Vetiver Tonka & The Great Elegance

I find it interesting that of all the Hermessence fragrances it seems quite apparent that Vetiver Tonka is the most popular one. Not so surprised that many would like it because it is really sublime, but rather perhaps that it makes so many different types of personalities feel really comfortable in it. Personally, I find it extra-ordinary so I am definitely one of the fans. I love having this fragrance on me. It is so elegant and so well-balanced in its presence. But not only that, it is also a fragrance with a lot of integrity and definitely has a little playful or mysterious twist. Maybe it is that perfect mix of extremely being comfortable but also unusual that makes it attractive so many of those who try it. It is not very famous though, outside perfumista circles.

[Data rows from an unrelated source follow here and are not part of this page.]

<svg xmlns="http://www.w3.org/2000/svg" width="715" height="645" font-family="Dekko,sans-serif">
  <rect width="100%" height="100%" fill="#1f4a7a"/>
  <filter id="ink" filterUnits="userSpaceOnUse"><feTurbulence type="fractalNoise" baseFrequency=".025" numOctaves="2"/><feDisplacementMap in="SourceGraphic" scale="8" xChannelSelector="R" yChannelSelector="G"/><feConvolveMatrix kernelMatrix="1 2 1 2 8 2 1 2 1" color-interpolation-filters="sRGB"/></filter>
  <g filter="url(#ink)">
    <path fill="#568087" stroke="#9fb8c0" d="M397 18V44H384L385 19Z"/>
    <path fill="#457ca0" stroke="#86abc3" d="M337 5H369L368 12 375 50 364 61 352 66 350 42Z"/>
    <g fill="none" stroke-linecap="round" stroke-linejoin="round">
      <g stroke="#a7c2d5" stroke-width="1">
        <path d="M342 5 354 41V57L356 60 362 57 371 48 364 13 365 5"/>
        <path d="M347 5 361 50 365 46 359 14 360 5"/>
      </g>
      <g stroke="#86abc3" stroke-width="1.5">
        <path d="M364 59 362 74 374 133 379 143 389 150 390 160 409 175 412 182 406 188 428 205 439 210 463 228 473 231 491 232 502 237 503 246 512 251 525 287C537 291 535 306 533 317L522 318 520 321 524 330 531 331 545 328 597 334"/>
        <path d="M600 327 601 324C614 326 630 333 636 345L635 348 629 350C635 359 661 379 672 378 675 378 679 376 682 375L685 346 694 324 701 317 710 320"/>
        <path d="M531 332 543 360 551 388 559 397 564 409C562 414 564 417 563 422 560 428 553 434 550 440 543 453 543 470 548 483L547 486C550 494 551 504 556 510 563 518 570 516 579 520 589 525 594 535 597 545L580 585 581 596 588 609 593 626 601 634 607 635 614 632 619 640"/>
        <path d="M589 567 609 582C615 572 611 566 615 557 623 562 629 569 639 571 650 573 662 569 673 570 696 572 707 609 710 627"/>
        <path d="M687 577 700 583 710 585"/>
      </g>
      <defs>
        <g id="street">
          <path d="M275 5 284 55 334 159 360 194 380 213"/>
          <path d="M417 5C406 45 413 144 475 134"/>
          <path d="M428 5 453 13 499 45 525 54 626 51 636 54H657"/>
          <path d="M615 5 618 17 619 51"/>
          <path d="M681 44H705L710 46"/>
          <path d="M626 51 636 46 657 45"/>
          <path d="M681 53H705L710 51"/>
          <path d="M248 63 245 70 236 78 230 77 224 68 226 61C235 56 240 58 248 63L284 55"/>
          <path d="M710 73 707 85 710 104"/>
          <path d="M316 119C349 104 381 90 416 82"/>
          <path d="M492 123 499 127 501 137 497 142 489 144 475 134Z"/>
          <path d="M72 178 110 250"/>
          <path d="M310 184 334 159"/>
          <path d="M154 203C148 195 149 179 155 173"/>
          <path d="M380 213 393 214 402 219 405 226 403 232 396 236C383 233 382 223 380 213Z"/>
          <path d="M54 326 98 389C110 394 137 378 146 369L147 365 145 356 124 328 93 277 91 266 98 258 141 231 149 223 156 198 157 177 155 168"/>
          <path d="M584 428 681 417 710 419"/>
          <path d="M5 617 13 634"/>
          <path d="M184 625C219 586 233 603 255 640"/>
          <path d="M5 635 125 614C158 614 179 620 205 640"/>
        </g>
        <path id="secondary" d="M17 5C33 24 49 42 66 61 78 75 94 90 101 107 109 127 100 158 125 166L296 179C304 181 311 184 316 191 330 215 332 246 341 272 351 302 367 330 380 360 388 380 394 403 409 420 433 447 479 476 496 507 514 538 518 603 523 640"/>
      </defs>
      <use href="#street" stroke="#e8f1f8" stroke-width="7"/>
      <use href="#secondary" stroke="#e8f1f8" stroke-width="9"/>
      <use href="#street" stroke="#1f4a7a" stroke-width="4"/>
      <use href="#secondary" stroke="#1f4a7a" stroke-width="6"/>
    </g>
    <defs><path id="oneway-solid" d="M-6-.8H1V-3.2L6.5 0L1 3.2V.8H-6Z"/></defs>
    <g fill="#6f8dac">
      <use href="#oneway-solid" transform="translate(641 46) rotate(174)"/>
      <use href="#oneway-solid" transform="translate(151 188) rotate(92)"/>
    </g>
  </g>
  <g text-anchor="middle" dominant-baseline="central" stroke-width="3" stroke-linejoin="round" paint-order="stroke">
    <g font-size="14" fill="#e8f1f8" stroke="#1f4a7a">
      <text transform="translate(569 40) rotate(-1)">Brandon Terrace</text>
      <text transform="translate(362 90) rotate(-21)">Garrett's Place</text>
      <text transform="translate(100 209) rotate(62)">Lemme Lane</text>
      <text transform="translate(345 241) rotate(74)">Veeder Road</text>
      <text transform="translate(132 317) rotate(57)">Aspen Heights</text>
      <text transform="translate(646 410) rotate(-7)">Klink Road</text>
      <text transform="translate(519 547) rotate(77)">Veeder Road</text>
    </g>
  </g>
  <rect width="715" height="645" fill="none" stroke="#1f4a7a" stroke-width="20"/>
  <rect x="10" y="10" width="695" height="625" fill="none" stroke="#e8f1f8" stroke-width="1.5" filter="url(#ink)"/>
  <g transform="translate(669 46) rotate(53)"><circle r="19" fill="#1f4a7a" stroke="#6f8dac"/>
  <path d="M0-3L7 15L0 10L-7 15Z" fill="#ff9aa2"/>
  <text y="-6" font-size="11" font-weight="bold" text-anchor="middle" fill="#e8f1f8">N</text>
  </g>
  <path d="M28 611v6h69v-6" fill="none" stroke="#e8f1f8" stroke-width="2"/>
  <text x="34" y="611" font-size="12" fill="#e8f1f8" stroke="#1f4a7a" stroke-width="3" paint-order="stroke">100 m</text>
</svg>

Photo of Jean-Claude Ellena from WSJ

Some facts. Vetiver Tonka was created in 2004, and by Jean-Claude Ellena naturally. In an earlier post on vetiver, I mentioned that one of the things that make it so interesting is how different one vetiver is from another. (If you want an example, find a sample of Vetiver Tonka and one of Le Labo’s Vetiver and you will experience the versatility of vetiver). Not only because of what it is combined with and how it is used in the composition of a fragrance, but also depending on its origin. I find it a fascinating note, vetiver is to me full of contradiction and has a strange kind of depth, tension and coarseness that makes me think of traveling and in particular taking the taxi from the airport late at night in an unknown place and then driving through landscapes that smell of a cool sky but a hot ground. I have no idea exactly where this idea comes from, what specific situation or place but that’s how I feel about vetiver.

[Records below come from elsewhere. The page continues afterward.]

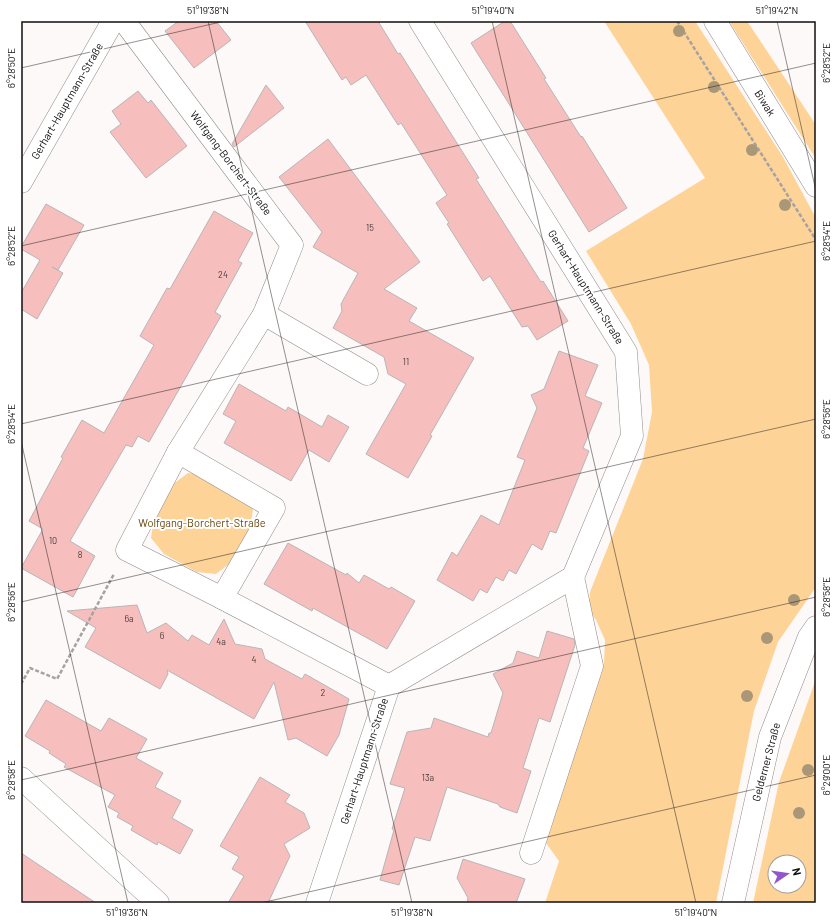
<svg xmlns="http://www.w3.org/2000/svg" width="837" height="924" font-family="Barlow,sans-serif">
	<rect width="100%" height="100%" fill="#fdf9f8"/>
	<g fill="#fed398" fill-rule="evenodd">
		<path d="M604 21H695L783 157 816 218V587L778 642 754 711 716 903H545L559 861 546 843 604 663 605 640 596 620 589 610 590 592 643 459 652 412 649 365 631 324 586 251 705 178Z"/>
		<path d="M729 21H747L816 125V159Z"/>
		<path d="M188 473 209 476 240 493 253 509 250 530 233 561 216 574 197 572 164 554 151 538 154 518 172 485Z"/>
		<path d="M816 679V903H753L779 782ZM775 862H799V886H775Z"/>
	</g>
	<g fill="#f6bfbe" stroke="#b9b5b5">
		<path d="M179 21H216L231 40 194 68 165 31Z"/>
		<path d="M305 21H378L398 54 400 53 479 178 476 179 541 282 543 281 568 321 537 340 528 326 522 327 490 276 483 281 447 224 449 223 436 203 447 195 401 123 398 125 366 75 351 85 346 77 342 80Z"/>
		<path d="M505 21H510L546 78 544 79 581 137 582 136 627 208 589 232 471 43Z"/>
		<path d="M266 85 284 108 234 147 232 144Z"/>
		<path d="M138 91 148 103 151 100 187 146 146 178 110 132 121 124 112 111Z"/>
		<path d="M328 139 420 262 384 289 417 308 409 321 474 358 430 435 432 436 408 478 366 454 406 384 388 374 384 357 333 328 342 311 341 304 358 273 313 247 322 232 279 177Z"/>
		<path d="M46 204 84 225 58 270 52 267 63 273 37 319 21 309V293L40 260 21 249V247Z"/>
		<path d="M214 211 253 233 238 261 242 263 215 312 221 316 149 442 138 436 132 447 126 445 70 541 95 556 73 597 21 568 43 529 29 521 63 458 61 457 82 420 104 433 154 345 140 336 167 288 170 289Z"/>
		<path d="M559 351 598 365 585 396 602 403 583 448 589 451 556 533 550 531 542 550 532 544 516 574 509 570 503 581 496 577 487 593 480 589 473 601 437 580 452 552 457 556 481 515 499 525 525 460 517 457 537 408 531 395 544 389Z"/>
		<path d="M239 384 286 411 288 407 322 427 328 415 349 427 329 462 309 450 291 481 224 443 236 421 223 414Z"/>
		<path d="M288 543 346 575 347 573 359 583 364 575 389 589 391 587 415 601 387 649 313 608 312 611 264 584Z"/>
		<path d="M137 605 147 633 166 623 188 641 192 635 209 645 224 619 235 644 262 649 265 659 302 679 305 674 349 699 339 735 327 756 296 738 288 740 274 682 254 719 167 670 168 674 160 689 85 647 96 628 67 611Z"/>
		<path d="M547 631 574 639 575 645 550 722 539 718 523 768 531 771 517 813 500 807 498 804 447 787 430 841 415 837 399 885 380 880 394 830 392 829 405 788 390 784 407 732 431 728 434 718 488 737 489 733H491L503 693 493 674 513 663 517 651 539 658Z"/>
		<path d="M46 700 101 731 109 718 147 739 136 758 163 773 155 787 181 801 172 818 193 830 180 854 158 842 157 845 131 830 133 826 117 817 119 813 108 807 115 795 64 767 66 764 49 753 50 751 25 736Z"/>
		<path d="M260 777 290 795 285 802 304 813 310 828 284 844 290 856 268 903H228L244 876 232 869 239 857 220 846Z"/>
		<path d="M21 853 96 903H21Z"/>
		<path d="M463 859 525 879 516 903H467L468 898 457 878Z"/>
	</g>
	<g fill="none" stroke-linecap="round" stroke-linejoin="round">
		<defs>
			<g id="minor">
				<path d="M124 21 292 245 264 314 178 452 127 550 222 598"/>
				<path d="M21 182 113 21"/>
				<path d="M264 314 367 374"/>
				<path d="M178 452 274 508 222 598 389 686"/>
				<path d="M21 778 158 903"/>
				<path d="M531 853 592 666 573 577"/>
				<path d="M317 903 389 686 573 577 632 436 626 352 420 21"/>
				<path d="M733 903 770 737 809 637 816 627"/>
			</g>
			<path id="tertiary" d="M715 21 816 186"/>
		</defs>
		<use href="#minor" stroke="#908c8b" stroke-width="23"/>
		<use href="#tertiary" stroke="#908c8b" stroke-width="23"/>
		<g stroke="#a6a2a2" stroke-width="2.5" stroke-dasharray="4 2" stroke-linecap="butt">
			<path d="M677 21 816 240"/>
			<path d="M21 684 30 668 57 679 114 574"/>
		</g>
		<use href="#minor" stroke="#fff" stroke-width="22"/>
		<use href="#tertiary" stroke="#fff" stroke-width="22"/>
	</g>
	<g fill="#aa9777">
		<circle cx="679" cy="31" r="6"/>
		<circle cx="714" cy="87" r="6"/>
		<circle cx="752" cy="150" r="6"/>
		<circle cx="785" cy="205" r="6"/>
		<circle cx="794" cy="600" r="6"/>
		<circle cx="767" cy="638" r="6"/>
		<circle cx="747" cy="696" r="6"/>
		<circle cx="808" cy="770" r="6"/>
		<circle cx="799" cy="813" r="6"/>
	</g>
	<path fill="none" stroke="#100e0e" stroke-width="1" stroke-opacity="0.45" d="M208 21 412 903M492 21 696 903M777 21 816 191M21 68 225 21M21 246 816 63M21 424 816 241M21 441 128 903M21 602 816 419M21 780 816 597M261 903 816 775"/>
	<g text-anchor="middle" stroke-width="4" stroke-linejoin="round" paint-order="stroke">
		<g font-size="9" fill="#4a3a3a">
			<text x="370" y="231">15</text>
			<text x="223" y="278">24</text>
			<text x="406" y="365">11</text>
			<text x="53" y="544">10</text>
			<text x="80" y="558">8</text>
			<text x="129" y="622">6a</text>
			<text x="162" y="639">6</text>
			<text x="221" y="645">4a</text>
			<text x="254" y="663">4</text>
			<text x="323" y="696">2</text>
			<text x="428" y="781">13a</text>
		</g>
		<g font-size="11" fill="#100e0e" stroke="#fff">
			<text transform="translate(67 101) rotate(-60)" y="4">Gerhart-Hauptmann-Straße</text>
			<text transform="translate(765 103) rotate(58)" y="4">Biwak</text>
			<text transform="translate(231 163) rotate(53)" y="4">Wolfgang-Borchert-Straße</text>
			<text transform="translate(586 287) rotate(58)" y="4">Gerhart-Hauptmann-Straße</text>
			<text transform="translate(364 761) rotate(-72)" y="4">Gerhart-Hauptmann-Straße</text>
			<text transform="translate(766 762) rotate(-75)" y="4">Gelderner Straße</text>
		</g>
		<g font-size="11" fill="#67460e" stroke="#fff">
			<text x="202" y="527">Wolfgang-Borchert-Straße</text>
		</g>
	</g>
	<rect width="837" height="924" fill="none" stroke="#ffffff" stroke-width="44"/>
	<g transform="translate(787 874) rotate(77)"><circle r="19" fill="#ffffff" stroke="#9f9f9f"/>
	<path d="M0-3L7 15L0 10L-7 15Z" fill="#9355cb"/>
	<text y="-6" font-size="11" font-weight="bold" text-anchor="middle" fill="#100e0e">N</text>
	</g>
	<rect x="22" y="22" width="793" height="880" fill="none" stroke="#100e0e" stroke-width="1.5"/>
	<g font-size="10" text-anchor="middle" fill="#100e0e">
		<text x="208" y="14">51°19'38"N</text>
		<text x="493" y="14">51°19'40"N</text>
		<text x="777" y="14">51°19'42"N</text>
		<text transform="translate(826 63) rotate(-90)" y="4">6°28'52"E</text>
		<text transform="translate(11 68) rotate(-90)" y="4">6°28'50"E</text>
		<text transform="translate(826 241) rotate(-90)" y="4">6°28'54"E</text>
		<text transform="translate(11 246) rotate(-90)" y="4">6°28'52"E</text>
		<text transform="translate(826 419) rotate(-90)" y="4">6°28'56"E</text>
		<text transform="translate(11 424) rotate(-90)" y="4">6°28'54"E</text>
		<text transform="translate(826 597) rotate(-90)" y="4">6°28'58"E</text>
		<text transform="translate(11 602) rotate(-90)" y="4">6°28'56"E</text>
		<text transform="translate(826 775) rotate(-90)" y="4">6°29'00"E</text>
		<text transform="translate(11 780) rotate(-90)" y="4">6°28'58"E</text>
		<text x="127" y="916">51°19'36"N</text>
		<text x="412" y="916">51°19'38"N</text>
		<text x="696" y="916">51°19'40"N</text>
	</g>
</svg>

In Vetiver Tonka, after The Great Zest that introduces it, the vetiver is wrapped in a soft cashmere hue created by the tonka bean. Some describe the tonka as adding an almost gourmand aspect to this perfume but I don’t feel that at all. On my skin it never becomes really sweet. It just lingers playing its textures. And it’s just so very sophisticated. 

“Odor is a word, perfume is literature.”